We don’t yet know precisely what Joe Biden’s priorities will be if he’s elected President this November, but he made one thing clear this weekend. He’s no fan of either Facebook or Mark Zuckerberg and he’s sick and tired of seeing the social media giant running advertisements saying nasty things about him. But what can he do about it? For starters, he can push to repeal section 230 of the Communications Decency Act. That’s the law that protects media platforms from being held liable for content their users publish. Eric Boehm at Reason describes this as Joe Biden’s war on free speech.

After being asked by the Times about previous comments Biden has made regarding Facebook’s refusal to remove negative ads targeting his campaign, the Democratic front-runner attacked both the social media platform and its CEO, Mark Zuckerberg.

“I’ve never been a fan of Facebook,” Biden says. “I’ve never been a big Zuckerberg fan, I think he’s a real problem.” …

In this week’s interview with the Times, Biden has gone a step further. Now he’s calling for revoking Section 230 of the Communications Decency Act of 1996—a snippet of federal law that’s generally regarded as the internet’s First Amendment, since it protects online platforms from being legally liable for content produced and posted by third parties.

While I disagree with Biden’s take on this, it’s for different reasons than the ones Eric Boehm brings up. While anything that anyone publishes can certainly qualify as “speech” of a sort, I’m not sure that this specific question even falls under any First Amendment considerations.

We should break this down into two parts when it comes to platforms like Facebook, Twitter, Instagram and all the rest. Advertising is one concern and the random content created by the platform’s users is the other. Presumably, there is some group of people at Facebook responsible for accepting paid advertisements from sponsors and charging them money. If so, then they should be able to review each of the advertisements as they come in.

— Source data —
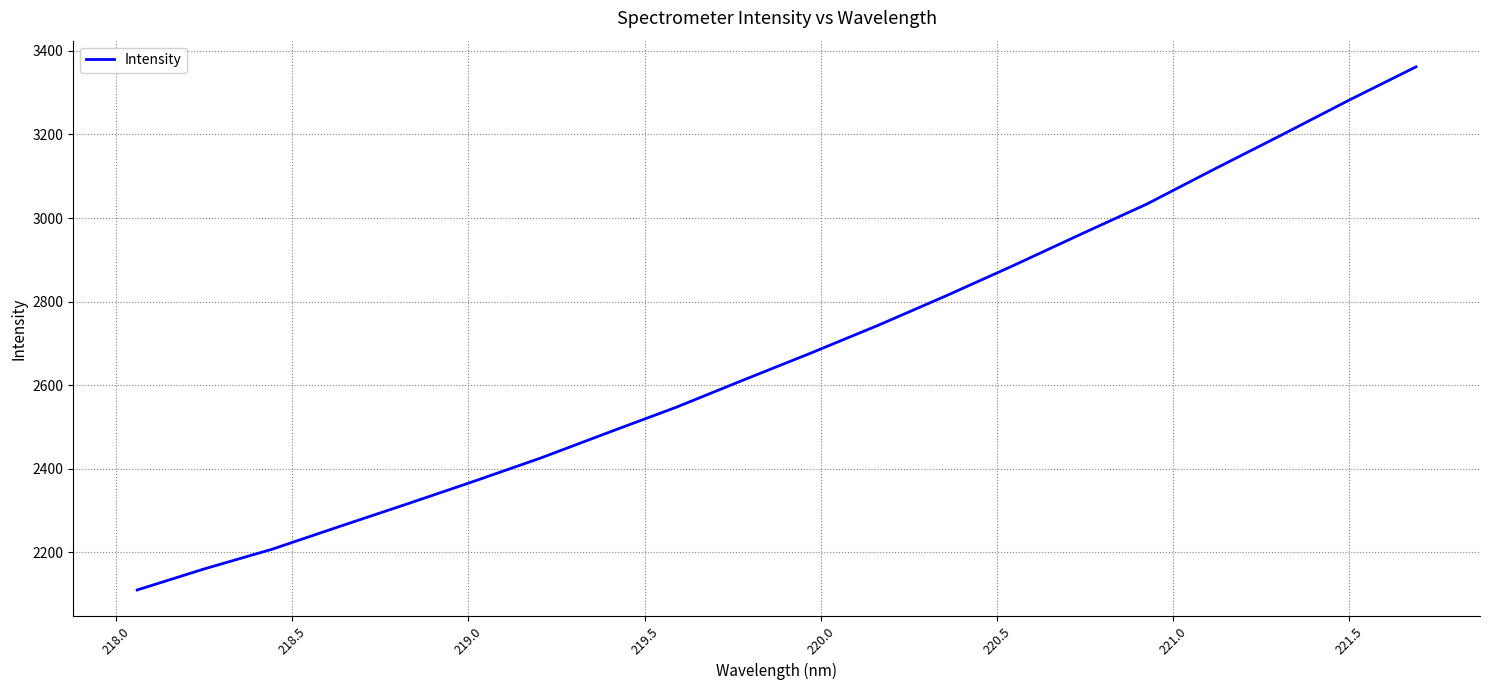

Reading right to left, what are all the values shown in this chart?

3361.9	3281.8	3198.7	3117.0	3033.8	2960.1	2885.4	2812.9	2743.1	2676.7	2612.3	2547.0	2487.1	2426.3	2370.1	2315.5	2261.8	2207.4	2160.7	2110.1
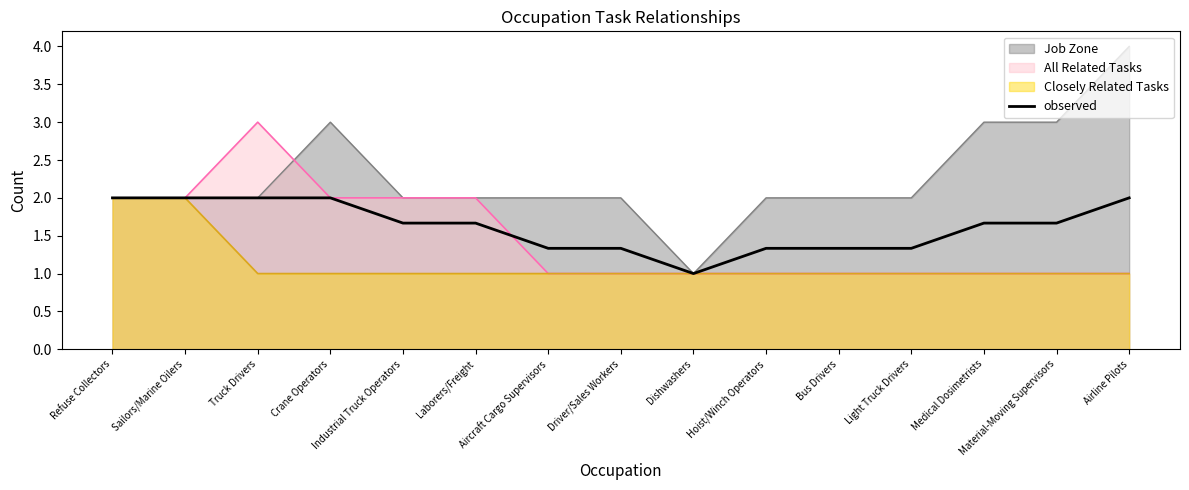

Which series has the largest total across all categories?

Job Zone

— What this exercise asks —
1. According to the piece on Biden and Section 230, what did Biden say about Mark Zuckerberg?
2. From the piece on Biden and Section 230, duplicate the passage starting with "In this week’s" and going on through "First Amendment considerations.".

— Task solutions —
1. He said he's never been a big Zuckerberg fan and thinks he's a real problem.

2.
In this week’s interview with the Times, Biden has gone a step further. Now he’s calling for revoking Section 230 of the Communications Decency Act of 1996—a snippet of federal law that’s generally regarded as the internet’s First Amendment, since it protects online platforms from being legally liable for content produced and posted by third parties.

While I disagree with Biden’s take on this, it’s for different reasons than the ones Eric Boehm brings up. While anything that anyone publishes can certainly qualify as “speech” of a sort, I’m not sure that this specific question even falls under any First Amendment considerations.